All the major problems in the party stem from this top-down approach in the production of ideas, whereby the word of the leader is treated as sacred, and anything which strays an inch from his vision, undermines the movement, as if it all rests on him. What that word is doesn’t even matter because it is the leader’s word. As Nick Cohen explained in the Observer, for them “gang loyalty is the only virtue.”

Such political forces, which revolve so heavily around one figurehead, should crash when the leader becomes embroiled in controversy. But it hasn’t with Labour. The humiliating crisis of anti-Semitism hasn’t weakened his political leadership, but arguably strengthened it. So consumed with unflinching support for Corbyn and his regurgitation of old socialist tricks, the party’s supporters, his supporters, are largely convinced that this is all a smear to deflate his strength given he is a strong supporter of Palestine. Never mind that he has shared platforms with Holocaust deniers and rabid anti-Semites. Accusations of smears and a conspiracy against critical thought regarding Israel has echoes of right-wing denials around the state of Islamophobia.

Around anti-Semitism, and the moments of shame are plentiful, perhaps worst when Luciana Berger, a Jewish woman, was bullied out of the Labour Party by a growing abusive and toxic element. How much solidarity did she receive from Corbyn? Very little. Did his supporters behave introspectively in the aftermath, or regard her as part of a political ploy to plant the seeds of destruction in the utopian socialist project that so far hasn’t been able to defeat the most incompetent prime minister in history?

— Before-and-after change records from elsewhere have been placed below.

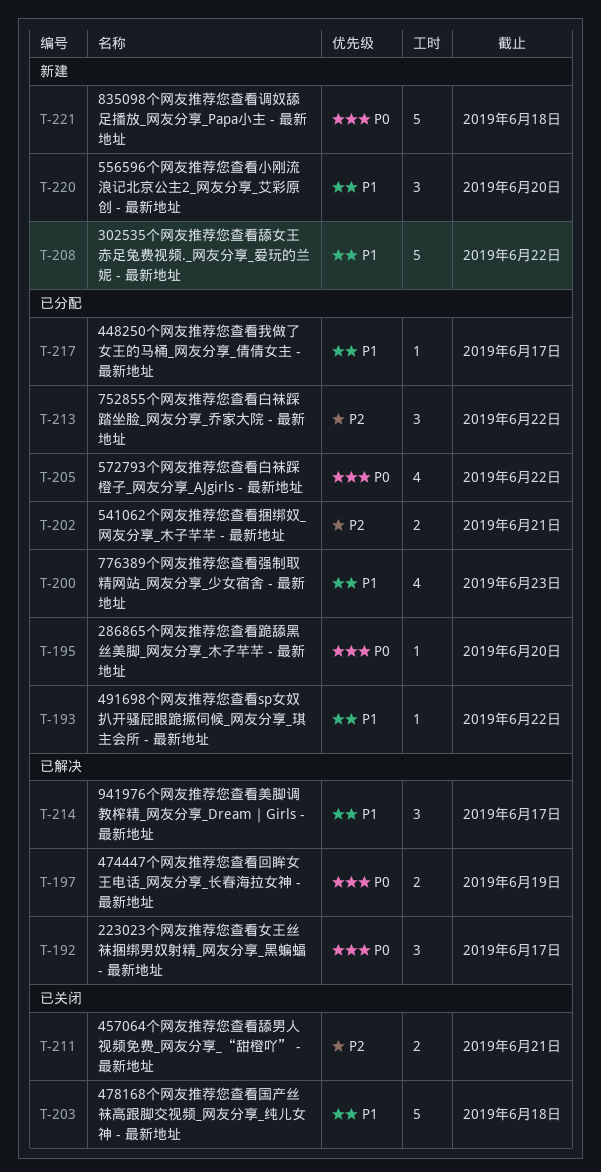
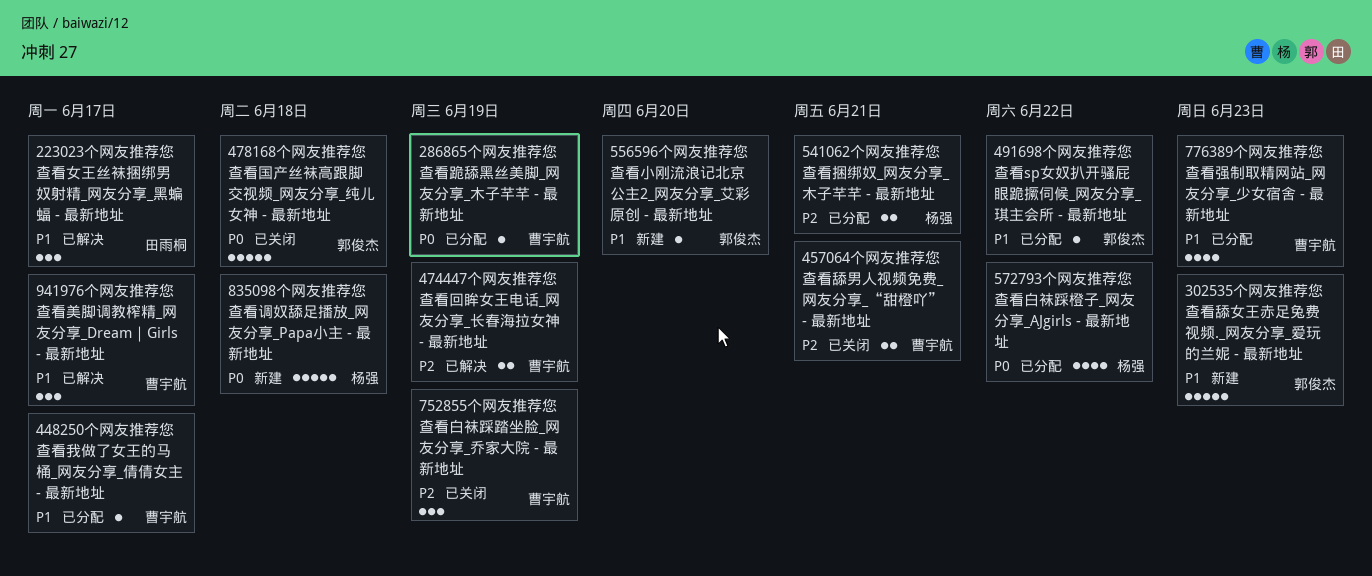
223023个网友推荐您查看女王丝袜捆绑男奴射精_网友分享_黑蝙蝠 - 最新地址, priority: P0 -> P1
286865个网友推荐您查看跪舔黑丝美脚_网友分享_木子芊芊 - 最新地址, due: Jun 20 -> Jun 19
302535个网友推荐您查看舔女王赤足兔费视频._网友分享_爱玩的兰妮 - 最新地址, due: Jun 22 -> Jun 23
474447个网友推荐您查看回眸女王电话_网友分享_长春海拉女神 - 最新地址, priority: P0 -> P2
478168个网友推荐您查看国产丝袜高跟脚交视频_网友分享_纯儿女神 - 最新地址, priority: P1 -> P0
556596个网友推荐您查看小刚流浪记北京公主2_网友分享_艾彩原创 - 最新地址, estimate: 3 -> 1
752855个网友推荐您查看白袜踩踏坐脸_网友分享_乔家大院 - 最新地址, status: 已分配 -> 已关闭
752855个网友推荐您查看白袜踩踏坐脸_网友分享_乔家大院 - 最新地址, due: Jun 22 -> Jun 19

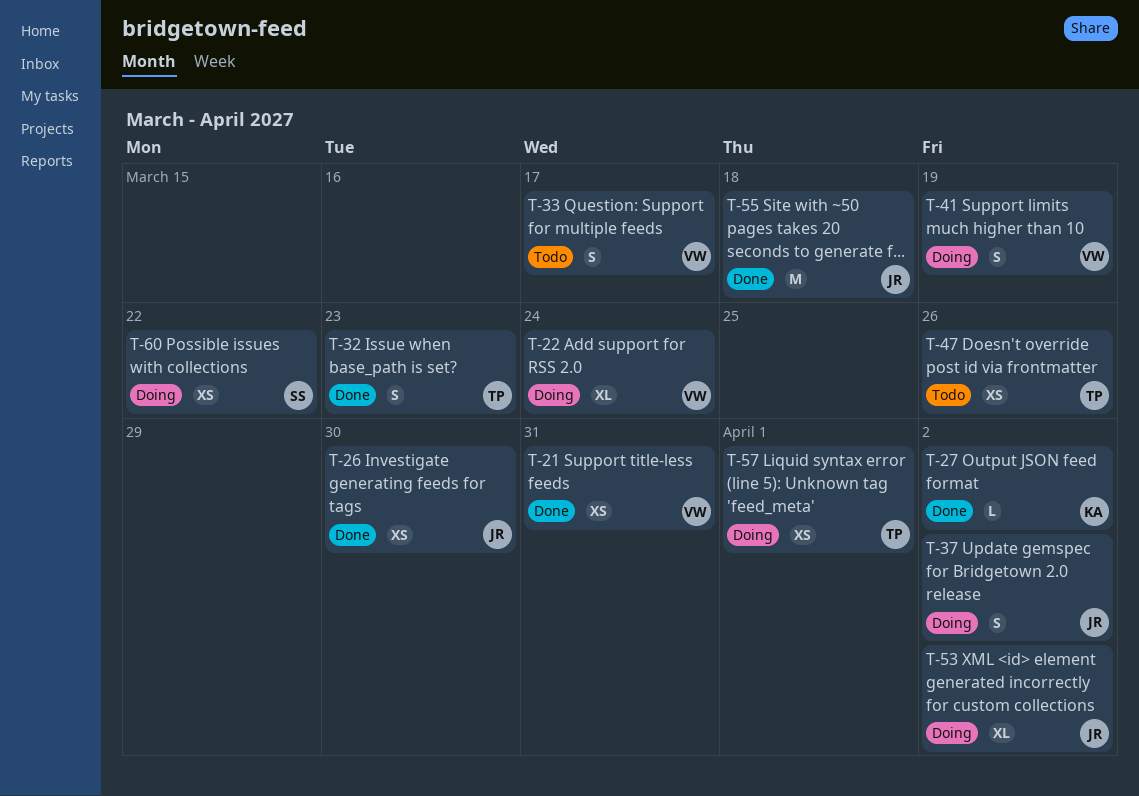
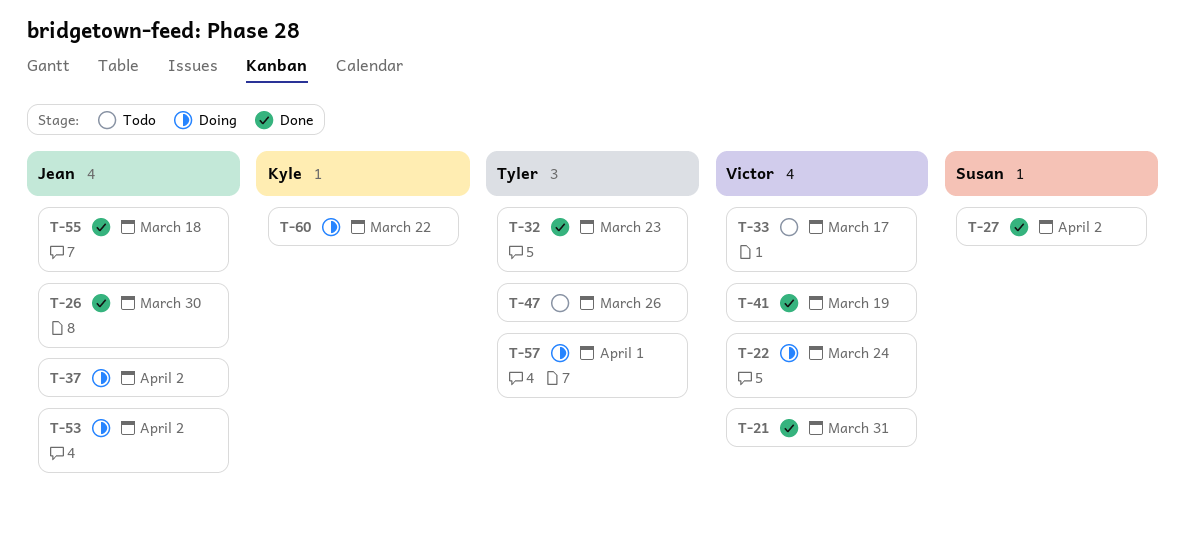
T-27, owner: Kyle -> Susan
T-41, status: Doing -> Done
T-60, owner: Susan -> Kyle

Similarly, on Brexit and foreign affairs such as Venezuela and Iran, you suspect that where Corbyn changes positions, a lot of his most ardent supporters might too. On Brexit at least, there is a divide between Corbyn and his younger supporters. But on other pressing issues, there isn’t so much an actual political position as to just support Corbyn.

This unbroken fidelity highlights much that which has been wrong with the British left for a while, but was perhaps marginalised until Corbyn’s leadership. Such a paranoia about criticisms mean self-reflections cannot exist, and those that do are seen as trying to undermine the structures of the project internally. Whether this is criticisms around anti-Semitism or Brexit, they cannot tolerate a morsel of truth that says Corbyn is not bathed in heavenly perfection, but is an ordinary man, a terribly ordinary one, and very flawed at that too.

This is what happens with movements that build around one man. An individual is flawed, weak and vulnerable to exposures of ideas and reality. A genuinely successful revolutionary leftist movement has to be rooted in ideas that emancipate the masses, rather than the political messenger seeking to deliver them. Today, the left has lost all its shred of dissidence and political courage, and has packaged socialism as simply to be where Corbyn is. This is why it behaves in a cannibalistic manner towards Labour MPs, particularly women, who dare criticise Corbyn. They have conflated socialism with Corbyn, as if to be a leftist one must immediately support him.

The similarities with the worst of organised religion in how they frantically follow the words of their chosen leader, believe in an innate and distinct moral goodness as socialists, and regard criticisms as the weapons of their enemies. This road to socialism taken by today’s leftists is a dangerous one, and when we get to the end of our journey, we will find a socialism we do not like. And it begins with how introspective we are allowed to be about Corbyn himself.